§ Texto fornecido:
"""

Quando algo dá errado, o arqueiro costuma culpar fatores externos: vento, equipamento com defeito, distância do alvo.
A técnica é importante, mas o que mais importa é o resultado final (quantos pontos você fez).
No Kyudo (caminho do arco):
O foco principal é o processo interno: controle da respiração, postura perfeita, estado mental calmo e conexão total com o arco.
Se a flecha erra o alvo, o praticante busca a causa dentro de si: "Estava distraído?" "Minha postura falhou?" "Perdi a concentração?"
Existe uma sequência ritualizada chamada hassetsu (8 passos), onde cada movimento é feito com precisão e intenção – como uma meditação em movimento.
Acertar o alvo é consequência, não o objetivo final. O que importa é a jornada de autoconhecimento.

"""

§ Problemas a resolver:
(1) Segundo o texto sobre o Kyudo, por que a sequência chamada hassetsu se parece com uma meditação em movimento? Responda em uma a três frases.
(2) Responda com base no texto sobre o Kyudo:
(a) Quais fatores externos o arqueiro costuma culpar quando algo dá errado?
(b) Qual é o significado de Kyudo?
(c) Quantos passos tem a sequência chamada hassetsu?
(3) Transcreva do texto sobre o Kyudo o trecho que começa com as palavras "Se a flecha" e termina com "meditação em movimento.".
Os dados não têm nenhuma relação com o texto.

§ Dados extraídos:
"""

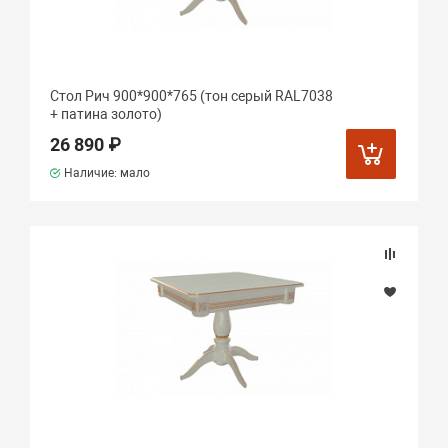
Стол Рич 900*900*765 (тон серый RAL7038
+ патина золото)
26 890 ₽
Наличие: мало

"""
"""

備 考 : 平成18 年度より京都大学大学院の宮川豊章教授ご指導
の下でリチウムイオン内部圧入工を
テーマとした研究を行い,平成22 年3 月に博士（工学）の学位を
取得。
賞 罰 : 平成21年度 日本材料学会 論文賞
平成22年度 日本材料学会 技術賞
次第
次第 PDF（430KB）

"""

§ Resultados:
(1) A hassetsu se parece com uma meditação em movimento porque cada um dos seus 8 passos é feito com precisão e intenção.

(2)
(a) O vento, o equipamento com defeito e a distância do alvo.
(b) Caminho do arco.
(c) 8 passos.

(3)
Se a flecha erra o alvo, o praticante busca a causa dentro de si: "Estava distraído?" "Minha postura falhou?" "Perdi a concentração?"
Existe uma sequência ritualizada chamada hassetsu (8 passos), onde cada movimento é feito com precisão e intenção – como uma meditação em movimento.